Callahan was a lover of words, stones, rivers, and ravens. He spent many joyful years hiking, camping and river running with his family. He was an avid cyclist, a formidable chef and a consummate dog lover. He craved books, music and art and the desert southwest and was dedicated to protecting human rights and the environment. Blessed with a wicked sense of humor (he named a tumor “Mitch McConnell”), he leaves a legacy of love and curiosity for the natural world. Dear friends say: “He was deeply kind, gentle and generous. We were and are blessed for having him in our lives, and we will miss him with an ‘ongoingness’ without end.”

Callahan is preceded in death by his parents Wayne and June Callahan and his sister Cathi Butler. He is survived by his wife of nearly 40 years Virginia “Gina” Mohr-Callahan of Fort Collins, son Patrick Callahan of Fort Collins and daughter Jennifer Callahan of Scottish Borders, Scotland. He is also survived by his brother Michael Callahan of Albuquerque, N.M.; his sister Patricia Larkin of Big Water, Utah; miniature schnauzer Nutmeg, also of Fort Collins; as well as nieces Monica Petersen, Kris Butler and grandniece Mia Wyasket of the Salt Lake City area; nephew John Callahan and grandniece Maya Callahan of Carmel, Ind.; niece Elizabeth Weese of Boise, Idaho, as well as grandnephews Sash and Andy Weese, also of Boise; and niece Pamela Henry of Redlands, Calif.

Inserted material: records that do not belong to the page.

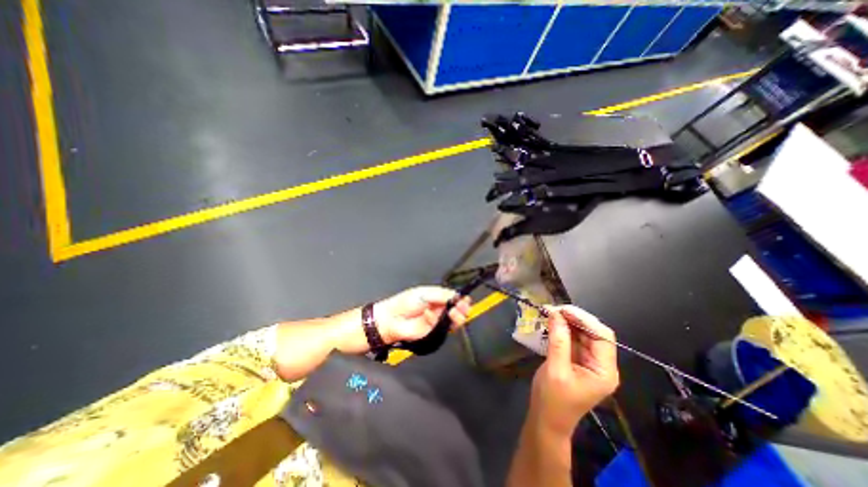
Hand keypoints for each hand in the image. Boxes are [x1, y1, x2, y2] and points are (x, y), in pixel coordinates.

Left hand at [373, 287, 466, 344]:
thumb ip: (441, 295)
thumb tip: (457, 295)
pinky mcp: (435, 331)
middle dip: (462, 307)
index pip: (453, 297)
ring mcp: (437, 320)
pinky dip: (444, 322)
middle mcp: (439, 308)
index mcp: (436, 296)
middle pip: (457, 308)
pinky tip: (437, 316)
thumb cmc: (404, 304)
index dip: (460, 298)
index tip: (465, 298)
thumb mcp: (424, 293)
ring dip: (458, 316)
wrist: (392, 321)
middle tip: (463, 306)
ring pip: (454, 319)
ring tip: (455, 312)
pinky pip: (445, 328)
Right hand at [529, 306, 615, 434]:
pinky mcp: (577, 359)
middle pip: (594, 333)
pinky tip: (552, 323)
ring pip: (583, 333)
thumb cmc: (553, 399)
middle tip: (554, 309)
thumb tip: (555, 313)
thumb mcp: (555, 369)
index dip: (585, 319)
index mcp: (604, 370)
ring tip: (550, 313)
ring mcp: (589, 361)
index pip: (603, 336)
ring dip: (567, 322)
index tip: (563, 309)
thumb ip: (558, 340)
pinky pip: (573, 338)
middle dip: (575, 318)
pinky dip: (563, 329)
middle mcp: (601, 364)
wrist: (546, 419)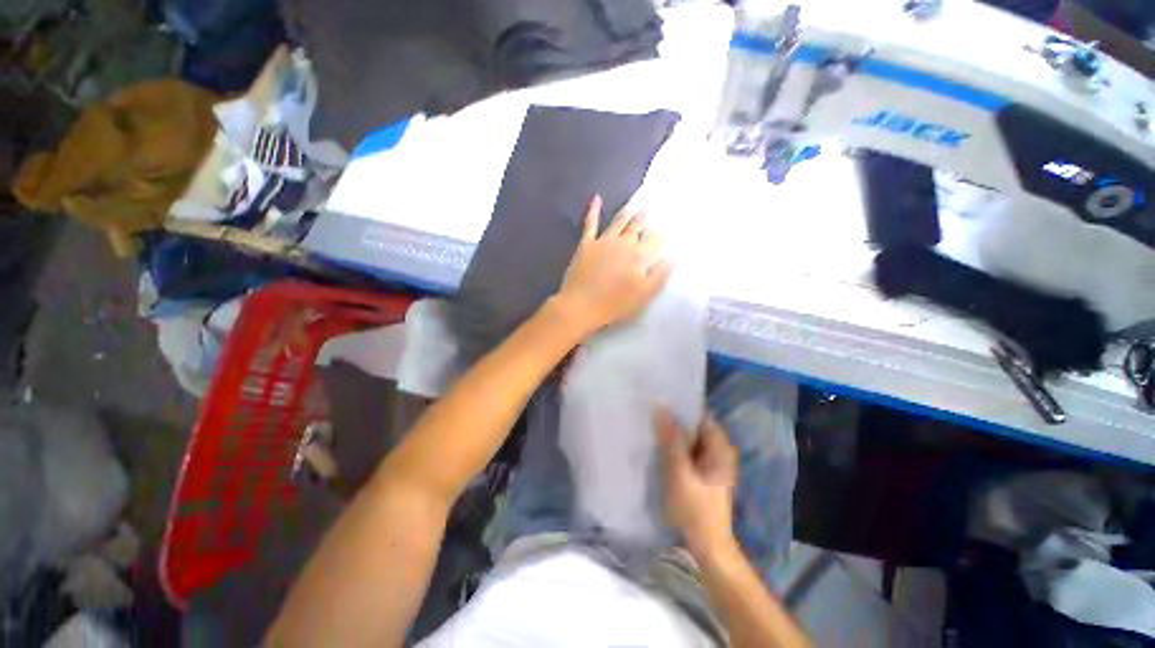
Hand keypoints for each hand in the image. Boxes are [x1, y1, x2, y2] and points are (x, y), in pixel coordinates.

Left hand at [555, 196, 673, 335]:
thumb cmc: (614, 304)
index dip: (660, 235)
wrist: (581, 305)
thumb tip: (672, 258)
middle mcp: (623, 243)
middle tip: (652, 208)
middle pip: (638, 226)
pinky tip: (597, 198)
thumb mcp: (643, 295)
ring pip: (619, 221)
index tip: (665, 230)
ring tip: (636, 204)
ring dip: (628, 212)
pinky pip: (591, 223)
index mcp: (639, 256)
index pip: (655, 240)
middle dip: (646, 218)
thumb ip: (659, 276)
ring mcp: (604, 241)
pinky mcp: (586, 243)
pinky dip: (594, 210)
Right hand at [655, 409, 739, 556]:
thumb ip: (671, 440)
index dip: (682, 405)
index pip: (701, 415)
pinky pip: (686, 451)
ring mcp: (710, 462)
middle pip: (695, 426)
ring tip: (651, 423)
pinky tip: (658, 445)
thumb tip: (661, 406)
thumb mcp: (680, 473)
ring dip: (672, 433)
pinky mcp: (701, 473)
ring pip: (689, 438)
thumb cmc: (696, 510)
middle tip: (650, 410)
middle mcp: (718, 451)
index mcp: (720, 448)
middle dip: (674, 419)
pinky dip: (674, 446)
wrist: (707, 548)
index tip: (660, 398)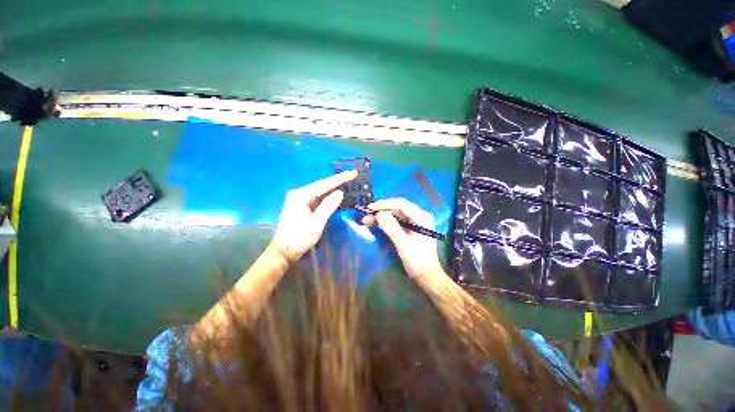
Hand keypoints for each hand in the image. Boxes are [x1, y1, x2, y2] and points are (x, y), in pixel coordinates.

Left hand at [271, 170, 357, 261]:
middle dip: (338, 182)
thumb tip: (340, 193)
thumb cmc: (298, 239)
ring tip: (349, 183)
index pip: (324, 184)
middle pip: (322, 186)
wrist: (283, 252)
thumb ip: (328, 206)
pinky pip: (317, 199)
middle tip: (354, 177)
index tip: (354, 173)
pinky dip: (328, 197)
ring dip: (334, 189)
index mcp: (300, 196)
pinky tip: (338, 195)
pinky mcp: (301, 207)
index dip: (340, 178)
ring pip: (320, 192)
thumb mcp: (316, 224)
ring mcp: (299, 200)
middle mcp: (299, 194)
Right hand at [362, 198, 445, 280]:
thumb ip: (392, 228)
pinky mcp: (412, 231)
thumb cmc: (418, 260)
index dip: (385, 204)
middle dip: (382, 211)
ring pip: (397, 216)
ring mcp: (417, 224)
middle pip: (399, 209)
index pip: (402, 205)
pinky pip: (398, 223)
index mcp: (423, 217)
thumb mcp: (403, 244)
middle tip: (366, 216)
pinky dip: (387, 224)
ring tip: (367, 220)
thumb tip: (379, 214)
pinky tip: (377, 225)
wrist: (427, 276)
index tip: (370, 207)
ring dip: (383, 218)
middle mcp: (421, 217)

Gerry Callahan believed dying was his chance to be “part of everything.” In lieu of flowers or cards, his family urges you to pay attention – to the “dry chill of early mornings,” the “red coil of the wind,” the “iron crust of the desert,” and the “careless dance of birds.” You’ll find him there.

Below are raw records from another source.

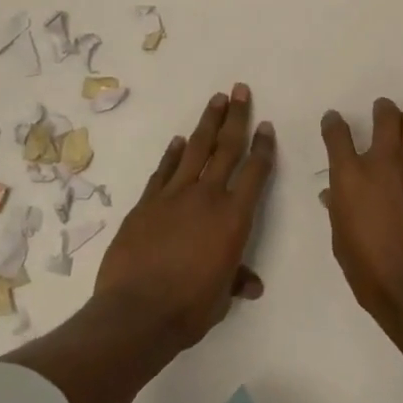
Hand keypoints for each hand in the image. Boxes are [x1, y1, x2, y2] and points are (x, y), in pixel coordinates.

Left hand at [95, 84, 275, 349]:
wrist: (136, 313)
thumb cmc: (189, 308)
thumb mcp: (221, 298)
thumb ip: (236, 280)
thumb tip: (252, 284)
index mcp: (233, 217)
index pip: (255, 171)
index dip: (262, 146)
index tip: (265, 125)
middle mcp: (207, 196)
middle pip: (226, 147)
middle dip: (236, 117)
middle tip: (240, 90)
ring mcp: (174, 195)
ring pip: (195, 149)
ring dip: (207, 123)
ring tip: (216, 99)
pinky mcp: (146, 202)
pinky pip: (163, 171)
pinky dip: (171, 154)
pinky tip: (177, 141)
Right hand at [321, 97, 402, 402]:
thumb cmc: (368, 270)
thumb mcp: (341, 240)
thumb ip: (339, 208)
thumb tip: (335, 194)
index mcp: (351, 175)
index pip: (338, 133)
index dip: (334, 123)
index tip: (334, 121)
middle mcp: (384, 162)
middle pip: (387, 115)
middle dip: (382, 109)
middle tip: (381, 113)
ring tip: (402, 133)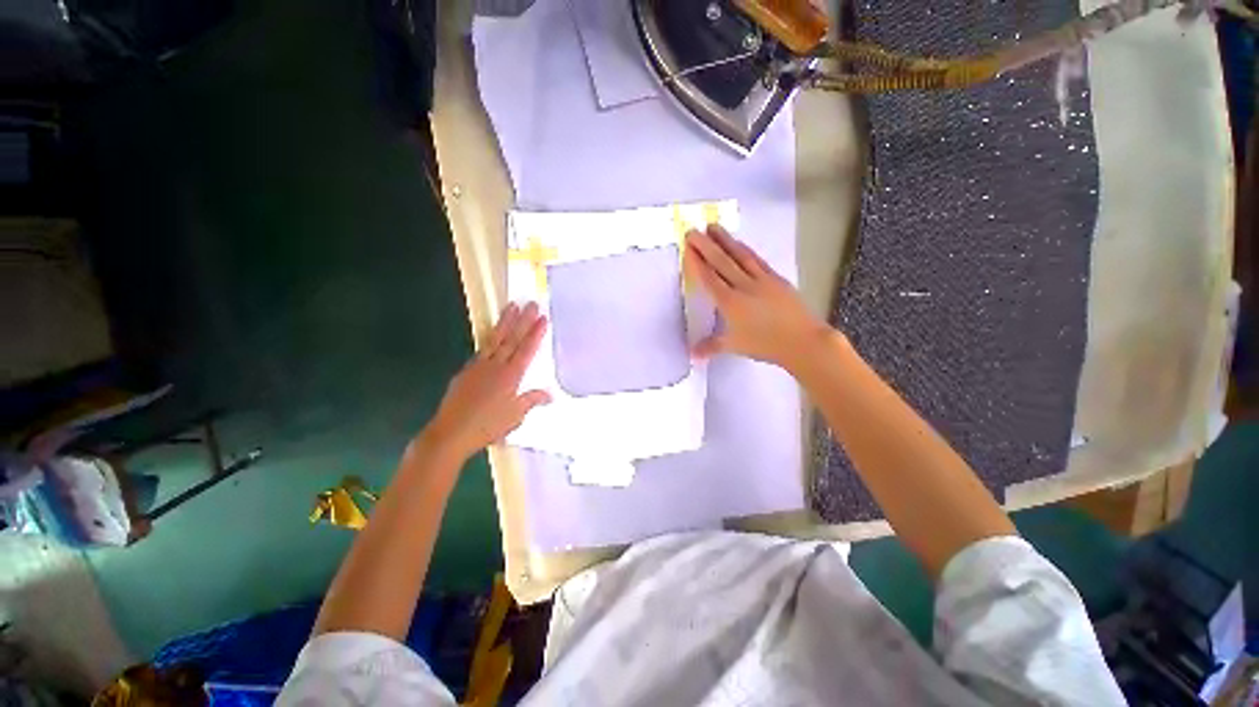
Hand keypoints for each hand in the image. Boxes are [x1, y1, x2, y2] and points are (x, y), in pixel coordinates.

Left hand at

Near Gypsum Gap from “River Odyssey” by Gerald N. Callahan

From where I stood, when the light fell at last among the furrows of that distant headland, I thought: You and I could go there and live beneath the alligator junipers, the fluted sky, and the high, hard shoulder of the land. And there, there would only be the promise.

Rain and wind and ruined rocks, sunsets, starlight, the dry chill or early mornings. We could live there, in the shade of those trees for a very long time, years perhaps.

Until one night, satisfied with it all, we would purposely peel our fingers loose from the grasses and the hollow stones and fall into the stars.

A memorial for Gerry will be planned when it is safe for us to gather.